Tuesday, August 4, 2009

VENEZUELA: The government occupies coffee factories

[Webster defines a quintal, a measure used in the following story, as 100 kilograms, i.e., 220.46 pounds. The nationalizations mentioned in the second paragraph were actually purchases by the Chávez government, at very generous prices, of energy and telecommunications firms. As the story indicates, the occupations of the coffee production factories will be temporary. Chávez has great respect for the sanctity of private ownership of the means of production; one can see that from the fact that after ten years of Chávez in power, Venezuelan workers are still exploited by capitalists. So if the coffee industry is nationalized, the owners will undoubtedly get very, very large compensation for their factories, which proves, once again, that chavismo is simply a lot of flatulent rhetoric, nothing more. Where workers have, in fact, recovered owner-abandoned enterprises and restarted those factories under workers' self-management, as in the case of Sanitarios Maracay, the Chávez government refused to nationalize those enterprises. Just last month, workers from the Vivex enterprise, occupied by its workers for 7 months, marched all the way from Barcelona, Venezuela, to Caracas, 300 kilometers in 12 days, hoping to be allowed to talk to Chávez and persuade him to nationalize their enterprise; those workers were apparently never received by the Venezuelan President.
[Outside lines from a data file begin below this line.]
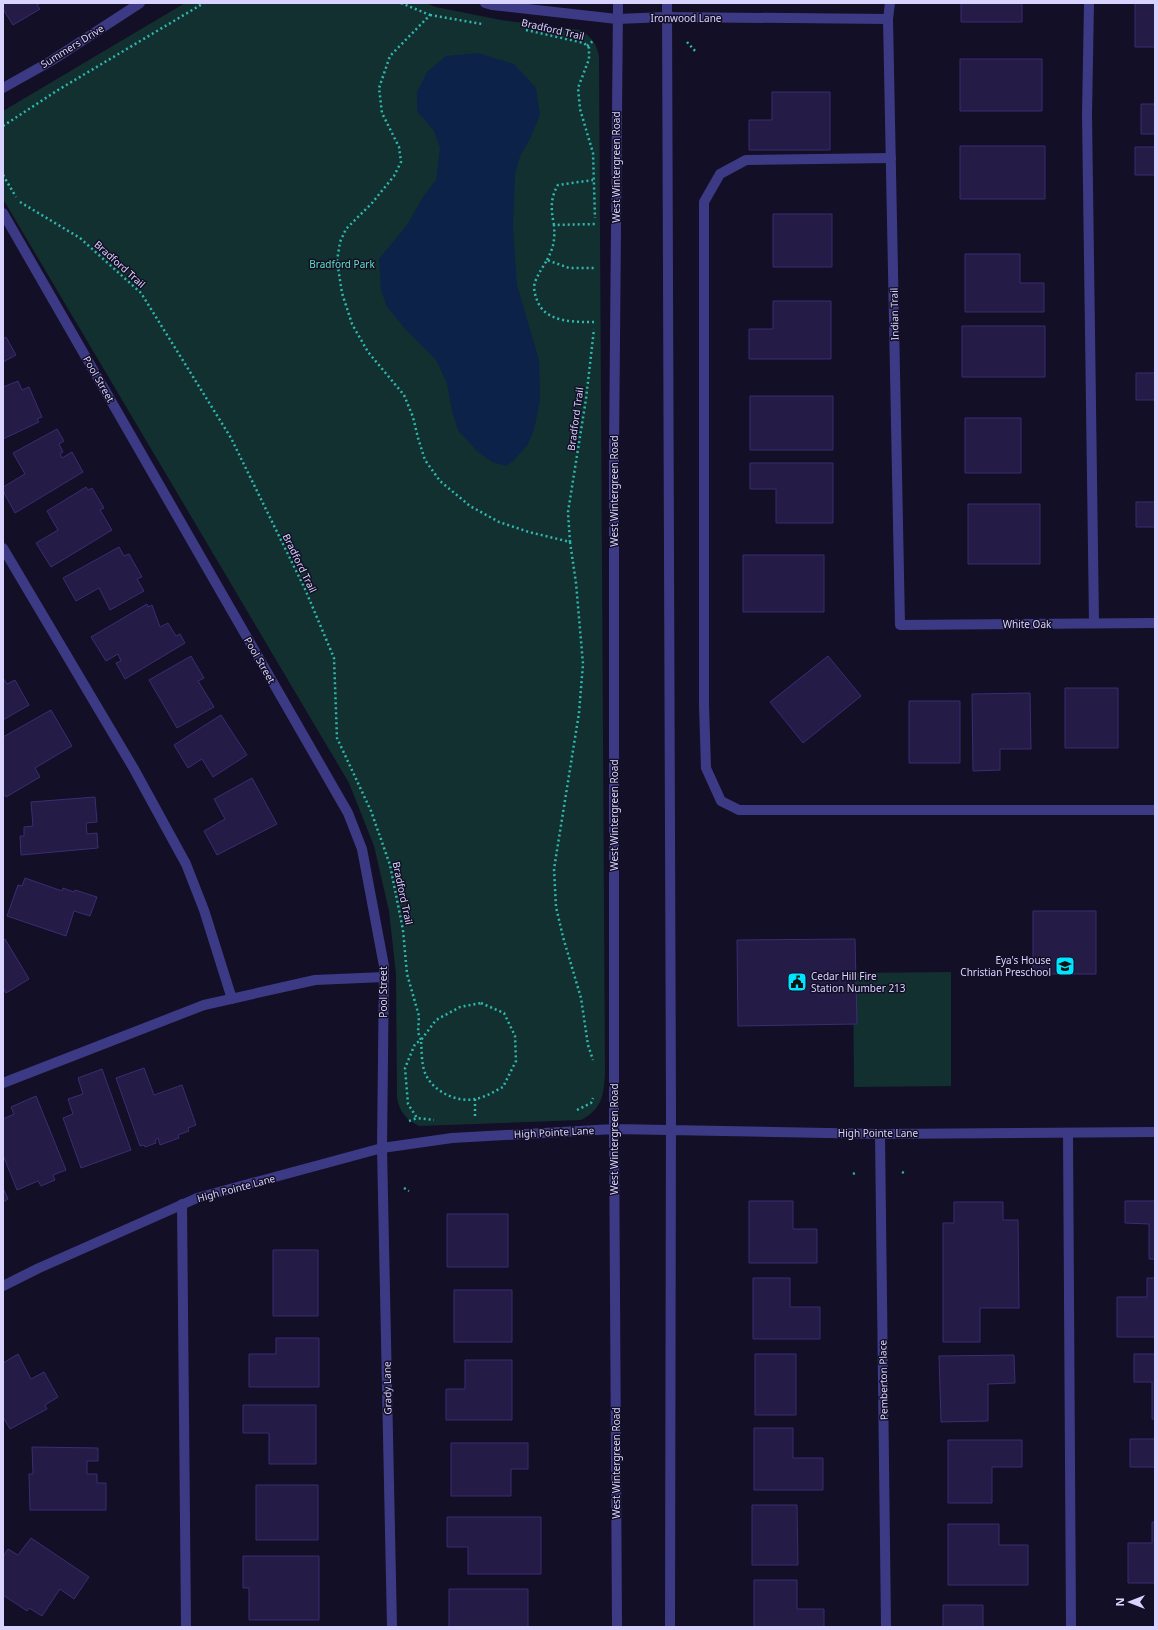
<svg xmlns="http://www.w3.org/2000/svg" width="1158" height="1630" font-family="'Noto Sans',sans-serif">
  <rect width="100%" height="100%" fill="#130f26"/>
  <!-- green -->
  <path fill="#12302f" d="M 185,3 L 425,3 L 436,7 L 501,20 L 580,30 C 592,37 597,44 599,57 L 605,1073 C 604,1095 602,1109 581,1120 L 419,1126 C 406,1119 400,1113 397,1098 L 396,974 L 389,911 L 374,846 L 349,783 L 3,199 L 3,111 Z
    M 951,972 L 951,1086 L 854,1087 L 853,973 Z"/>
  <!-- water -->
  <path fill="#0c2248" d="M 478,53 L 514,64 L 536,88 L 540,115 L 530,139 L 520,156 L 515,174 L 513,228 L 517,285 L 539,360 L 540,400 L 534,430 L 527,446 L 513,461 L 506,466 L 492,462 L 477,451 L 458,430 L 452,411 L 447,383 L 436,360 L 407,331 L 387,307 L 381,290 L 379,259 L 407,225 L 423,197 L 436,180 L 440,148 L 434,131 L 417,111 L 417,92 L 427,72 L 446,56 Z"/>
  <!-- building -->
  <path fill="#241b47" stroke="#3b2d73" d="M 3,3 L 41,3 L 37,5 L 40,9 L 13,25 L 3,9 Z
    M 961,3 L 1022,3 L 1022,22 L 961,22 Z
    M 1135,3 L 1155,3 L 1155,47 L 1135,47 Z
    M 960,59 L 1042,59 L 1042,111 L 960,111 Z
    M 772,92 L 830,92 L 830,150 L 749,150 L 749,120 L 772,120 Z
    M 1141,104 L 1155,104 L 1155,134 L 1141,134 Z
    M 960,146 L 1045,146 L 1045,199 L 960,199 Z
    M 1135,147 L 1155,147 L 1155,175 L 1135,175 Z
    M 773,214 L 832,214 L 832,267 L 773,267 Z
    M 965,254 L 1020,254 L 1020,283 L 1044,283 L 1044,312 L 965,312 Z
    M 773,301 L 831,301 L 831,359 L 749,359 L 749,329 L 773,329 Z
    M 962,326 L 1045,326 L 1045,377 L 962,377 Z
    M 6,337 L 16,355 L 3,362 L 3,339 Z
    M 1136,373 L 1155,373 L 1155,400 L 1136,400 Z
    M 18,381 L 22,390 L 29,387 L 42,417 L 37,419 L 39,422 L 3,439 L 3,387 Z
    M 750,396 L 833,396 L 833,450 L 750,450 Z
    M 965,418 L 1021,418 L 1021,473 L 965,473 Z
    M 57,429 L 64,441 L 59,444 L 63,452 L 60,454 L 62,458 L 72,452 L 83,472 L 15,513 L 3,491 L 3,487 L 25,474 L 13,453 Z
    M 750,463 L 833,463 L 833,523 L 776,523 L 776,489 L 750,489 Z
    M 86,487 L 88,490 L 92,488 L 104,508 L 100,510 L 112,530 L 51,567 L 36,543 L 58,530 L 47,511 Z
    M 1136,502 L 1155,502 L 1155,527 L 1136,527 Z
    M 968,504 L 1040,504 L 1040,564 L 968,564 Z
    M 119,547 L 124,556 L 129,554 L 142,577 L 137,579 L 144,591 L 110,610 L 99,588 L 76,601 L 63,578 Z
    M 743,555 L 824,555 L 824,612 L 743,612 Z
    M 147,604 L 148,607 L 152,605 L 160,627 L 168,623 L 176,636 L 180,634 L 185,643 L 125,679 L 116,663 L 121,661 L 118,654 L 106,661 L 91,637 Z
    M 191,656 L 204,678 L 198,681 L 214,707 L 177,728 L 149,680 Z
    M 828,656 L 861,696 L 803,743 L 770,702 Z
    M 3,678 L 7,684 L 15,680 L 29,705 L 3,720 Z
    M 1065,688 L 1118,688 L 1118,748 L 1065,748 Z
    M 1030,693 L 1031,749 L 1000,749 L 1000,770 L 973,771 L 972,694 Z
    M 909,701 L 960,701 L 960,763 L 909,763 Z
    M 51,710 L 72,746 L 35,768 L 40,777 L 6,797 L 3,793 L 3,737 Z
    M 221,715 L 247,755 L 213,777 L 202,759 L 188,768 L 174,745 Z
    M 252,778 L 277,824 L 217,855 L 204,831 L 225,819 L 214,799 Z
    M 95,797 L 97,822 L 86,823 L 87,834 L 97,833 L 98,848 L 21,855 L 20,836 L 24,836 L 24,827 L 33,826 L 31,802 Z
    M 25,878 L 62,891 L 63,888 L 74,892 L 75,890 L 97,897 L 90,916 L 74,911 L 66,936 L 7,916 L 18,885 L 22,886 Z
    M 1033,911 L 1096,911 L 1096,974 L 1033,974 Z
    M 5,939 L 29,979 L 6,993 L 3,988 L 3,940 Z
    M 855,939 L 857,1024 L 738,1026 L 737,940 Z
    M 144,1068 L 154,1095 L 182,1085 L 196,1125 L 188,1128 L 189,1131 L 178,1135 L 179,1138 L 160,1145 L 158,1138 L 155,1140 L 156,1143 L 145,1147 L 144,1145 L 140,1146 L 116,1078 Z
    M 102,1069 L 131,1150 L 81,1168 L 63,1118 L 73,1114 L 68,1099 L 83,1094 L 78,1078 Z
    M 36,1096 L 66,1170 L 53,1175 L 55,1180 L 41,1186 L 38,1181 L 17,1190 L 3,1155 L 3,1119 L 14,1114 L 11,1107 Z
    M 3,1188 L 8,1199 L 3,1202 Z
    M 749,1201 L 793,1201 L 793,1229 L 817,1229 L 817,1263 L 749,1263 Z
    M 1125,1201 L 1155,1201 L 1155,1259 L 1149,1259 L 1149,1224 L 1125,1223 Z
    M 954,1202 L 1003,1202 L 1003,1220 L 1018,1220 L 1019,1308 L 980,1308 L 980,1342 L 943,1342 L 943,1223 L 954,1223 Z
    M 447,1214 L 508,1214 L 508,1267 L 447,1267 Z
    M 273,1250 L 318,1250 L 318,1316 L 273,1316 Z
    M 753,1278 L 790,1278 L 790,1307 L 820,1307 L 820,1339 L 753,1339 Z
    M 1147,1278 L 1155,1278 L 1155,1337 L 1117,1337 L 1117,1297 L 1147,1297 Z
    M 454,1290 L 512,1290 L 512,1342 L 454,1342 Z
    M 276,1338 L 319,1338 L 319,1387 L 249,1387 L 249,1354 L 276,1354 Z
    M 18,1354 L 31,1379 L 44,1372 L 58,1397 L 45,1405 L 47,1409 L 10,1429 L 3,1417 L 3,1363 Z
    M 755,1354 L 796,1354 L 796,1415 L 755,1415 Z
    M 1134,1354 L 1155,1354 L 1155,1419 L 1152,1419 L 1152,1382 L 1134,1382 Z
    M 1014,1355 L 1015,1383 L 988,1384 L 988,1421 L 941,1422 L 939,1356 Z
    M 465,1360 L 512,1360 L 512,1420 L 446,1420 L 446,1389 L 465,1389 Z
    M 243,1405 L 316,1405 L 316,1464 L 269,1464 L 269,1433 L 243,1433 Z
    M 754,1428 L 793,1428 L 793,1458 L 823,1458 L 823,1490 L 754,1490 Z
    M 1130,1439 L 1155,1439 L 1155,1467 L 1130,1467 Z
    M 948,1440 L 1022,1440 L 1022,1467 L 992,1467 L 992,1503 L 948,1503 Z
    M 451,1443 L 528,1443 L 528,1469 L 511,1469 L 511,1496 L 451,1496 Z
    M 32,1447 L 98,1448 L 98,1461 L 87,1461 L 87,1474 L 97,1474 L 97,1483 L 106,1483 L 106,1510 L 30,1510 L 29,1474 L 33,1474 Z
    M 256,1485 L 318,1485 L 318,1540 L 256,1540 Z
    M 752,1505 L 797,1505 L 798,1565 L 752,1565 Z
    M 447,1517 L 541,1517 L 541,1574 L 468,1574 L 468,1547 L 447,1547 Z
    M 1152,1522 L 1155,1522 L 1155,1583 L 1128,1583 L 1128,1543 L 1152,1543 Z
    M 948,1524 L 999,1524 L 999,1545 L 1028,1545 L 1028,1585 L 948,1585 Z
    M 31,1538 L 89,1577 L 74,1599 L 60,1589 L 42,1616 L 29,1608 L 27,1611 L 3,1595 L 3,1557 L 8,1549 L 18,1555 Z
    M 243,1556 L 319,1556 L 319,1620 L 249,1620 L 249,1588 L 243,1588 Z
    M 754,1580 L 797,1580 L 797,1609 L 824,1609 L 824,1627 L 754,1627 Z
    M 449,1589 L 528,1589 L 528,1627 L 449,1627 Z
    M 943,1605 L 983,1605 L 983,1627 L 943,1627 Z"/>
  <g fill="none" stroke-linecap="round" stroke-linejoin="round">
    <!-- path -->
    <path stroke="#2fb8b0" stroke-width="2.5" stroke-dasharray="2 3" stroke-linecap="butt" d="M 401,3 L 430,15 L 390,56 L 379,88 L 382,113 L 399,147 L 401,162 L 394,176 L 372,203 L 346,229 L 340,242 L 337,261 L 342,293 L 352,324 L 368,352 L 404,395 L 413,417 L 418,438 L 425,460 L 440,481 L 470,506 L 499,522 L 529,532 L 570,542 L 568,512 L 586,399 L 594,329
      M 430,15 L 482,24
      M 526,30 L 584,43 L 589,48 L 589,59 L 578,88 L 580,109 L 593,153 L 595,218
      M 687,42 L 696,52
      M 587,46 L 593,41
      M 3,126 L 58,90 L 204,3
      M 3,175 L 16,197
      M 20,202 L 80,238 L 141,293 L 231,438 L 305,589 L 334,658 L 337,738 L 371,811 L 390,865 L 403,930 L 407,974 L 419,1016 L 418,1032 L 421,1040 L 415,1044 L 405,1068 L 408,1104 L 417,1118 L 434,1120
      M 554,225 C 551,210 550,198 558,185 L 593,180
      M 547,260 C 554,247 555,239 554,225 L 595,224
      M 594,322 C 575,322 545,323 537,300 C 535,295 533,288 535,282 C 538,274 543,267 547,260 L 569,268 L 595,268
      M 570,542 L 576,583 L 583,664 L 579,713 L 554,869 L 556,907 L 563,937 L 581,998 L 588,1045 L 593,1060
      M 481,1003 L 504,1013 L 515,1036 L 516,1061 L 503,1087 C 495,1091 484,1098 475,1099 C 458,1103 435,1092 427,1077 C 421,1067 422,1052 421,1040 L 436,1020 L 460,1007 Z
      M 475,1099 L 475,1117
      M 577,1110 L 591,1103 L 593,1098
      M 409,1121 L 417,1118
      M 902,1172 L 904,1173
      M 853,1174 L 855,1173
      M 404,1188 L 409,1191"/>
    <!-- service -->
    <path stroke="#3d3a85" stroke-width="10" d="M 1089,3 L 1087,114 L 1094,623
      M 891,158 L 746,160 L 720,174 L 704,202 L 704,705 L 706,768 L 721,801 L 739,810 L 1155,810
      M 3,548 L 134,769 L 186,864 L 204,910 L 232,999
      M 3,1083 L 204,1005 L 315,980 L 384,977
      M 1068,1133 L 1071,1627
      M 182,1204 L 186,1627"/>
    <!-- minor -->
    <path stroke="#3d3a85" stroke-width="10" d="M 485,3 L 492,5 L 617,19 L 666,17 L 888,19
      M 890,3 L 888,19 L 900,625 L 1155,623
      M 3,88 L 51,61 L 140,3
      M 3,213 L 348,813 L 362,849 L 384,966 L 382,1148 L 392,1627
      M 880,1134 L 886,1627"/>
    <!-- tertiary -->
    <path stroke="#3d3a85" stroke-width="10" d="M 667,3 L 671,1109 L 670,1627
      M 3,1286 L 39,1268 L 197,1198 L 382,1148 L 452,1138 L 614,1129 L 880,1134 L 1155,1132
      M 617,1627 L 614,1129 L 614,451 L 618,3"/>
  </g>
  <!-- icons -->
  <defs>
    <g id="school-square" transform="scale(1)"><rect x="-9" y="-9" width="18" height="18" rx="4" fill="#00e5ff" stroke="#130f26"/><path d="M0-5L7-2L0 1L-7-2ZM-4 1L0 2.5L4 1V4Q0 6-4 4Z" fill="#111"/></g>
    <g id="civic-square" transform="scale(1)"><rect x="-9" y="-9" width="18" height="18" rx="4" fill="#00e5ff" stroke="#130f26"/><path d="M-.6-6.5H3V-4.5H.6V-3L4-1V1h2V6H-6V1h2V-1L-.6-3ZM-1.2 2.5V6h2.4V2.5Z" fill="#111"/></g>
  </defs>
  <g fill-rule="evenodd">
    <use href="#school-square" x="1065" y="966"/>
    <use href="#civic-square" x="797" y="982"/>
  </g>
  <g text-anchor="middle" stroke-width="3" stroke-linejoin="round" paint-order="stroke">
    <!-- street labels -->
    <g font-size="10" fill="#d9d4ff" stroke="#130f26">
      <text x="686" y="22">Ironwood Lane</text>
      <text transform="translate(553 29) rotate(13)" y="4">Bradford Trail</text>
      <text transform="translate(72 46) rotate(-32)" y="4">Summers Drive</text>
      <text transform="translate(616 167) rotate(-90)" y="4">West Wintergreen Road</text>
      <text transform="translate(120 264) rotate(42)" y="4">Bradford Trail</text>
      <text transform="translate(894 314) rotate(-91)" y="4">Indian Trail</text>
      <text transform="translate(99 379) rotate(60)" y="4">Pool Street</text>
      <text transform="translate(575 419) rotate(-82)" y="4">Bradford Trail</text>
      <text transform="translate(614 491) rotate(-90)" y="4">West Wintergreen Road</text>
      <text transform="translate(300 563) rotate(64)" y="4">Bradford Trail</text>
      <text x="1027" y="628">White Oak</text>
      <text transform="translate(260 660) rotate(60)" y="4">Pool Street</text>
      <text transform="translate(614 815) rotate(-90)" y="4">West Wintergreen Road</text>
      <text transform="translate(403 893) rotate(78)" y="4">Bradford Trail</text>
      <text transform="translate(383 992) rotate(-90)" y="4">Pool Street</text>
      <text transform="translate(554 1132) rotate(-3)" y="4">High Pointe Lane</text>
      <text x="878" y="1137">High Pointe Lane</text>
      <text transform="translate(614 1139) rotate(-90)" y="4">West Wintergreen Road</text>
      <text transform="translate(236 1188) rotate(-15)" y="4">High Pointe Lane</text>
      <text transform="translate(883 1380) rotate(-91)" y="4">Pemberton Place</text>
      <text transform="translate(387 1388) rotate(-91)" y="4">Grady Lane</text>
      <text transform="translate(616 1463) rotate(-90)" y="4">West Wintergreen Road</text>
    </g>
    <!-- park labels -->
    <g font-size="10" fill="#5fe0c0" stroke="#130f26">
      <text x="342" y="268">Bradford Park</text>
    </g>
    <!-- poi labels -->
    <g font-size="10" fill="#d9d4ff" stroke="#130f26" text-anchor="end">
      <text x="1051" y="964">Eya's House<tspan x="1051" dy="12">Christian Preschool</tspan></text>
      <text x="811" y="980" text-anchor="start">Cedar Hill Fire<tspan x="811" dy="12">Station Number 213</tspan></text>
    </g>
  </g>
  <!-- border -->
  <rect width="1158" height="1630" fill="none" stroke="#d9d4ff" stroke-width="8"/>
  <!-- north arrow -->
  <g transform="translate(1130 1602) rotate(270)" stroke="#130f26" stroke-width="3" paint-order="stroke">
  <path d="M0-3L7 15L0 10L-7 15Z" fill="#d9d4ff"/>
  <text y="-6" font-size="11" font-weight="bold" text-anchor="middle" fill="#d9d4ff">N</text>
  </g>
</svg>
For details, see http://venezuela.elmilitante.org/content/view/6533/164/-- YM]

Venezuela : The government occupies coffee production factories
LEMONDE.FR with AFP 03.08.09 17:24 hours

On the morning of Monday, August 3, Venezuela's socialist [sic] govenment ordered the temporary occupation of the factories of two local coffee producers, accused especially of fraudulent and "monopolistic" practices at the root of the shortage of this product in the country.

"The Bolivarian government has occupied all the factories in the country of the company Fama de América and of Café Madrid, to guarantee supplies for the Venezuelan people," the Minister of Agriculture, Elías Jaua, explained to state-run television. These occupations come within the scope of the law on food sovereignty, promulgated at the end of last year by the antiliberal President Hugo Chávez, who is strengthening control over production by food companies, in order to fight against shortages. As part of his socialist revolution [sic], the Venezuelan President has already nationalized several key sectors of the economy, like energy or telecommunications.

Disloyal and monopolistic practices

According to an association, Alianza Agroalimentaria, coffee production went from 1,400,000 quintals in 1998 to 900,000 today. The Minister indicated that the occupation of the factories should last three months, the time to carry out a complete audit of the two enterprises. "If we could show that smuggling, retentions, disloyal and monopolistic practices had taken place, we could consider nationalization of these enterprises," he specified.

In recent months, the Venezuelan government has ordered the occupation and expropriation of several enterprises producing staples, like rice or pasta, in an attempt to put an end to chronic shortages. Since 2003, the biggest Latin American oil exporter has put in place a strict regime of price control for staple foods. Food producers regularly denounce this measure, asserting that prices do not even cover their production costs.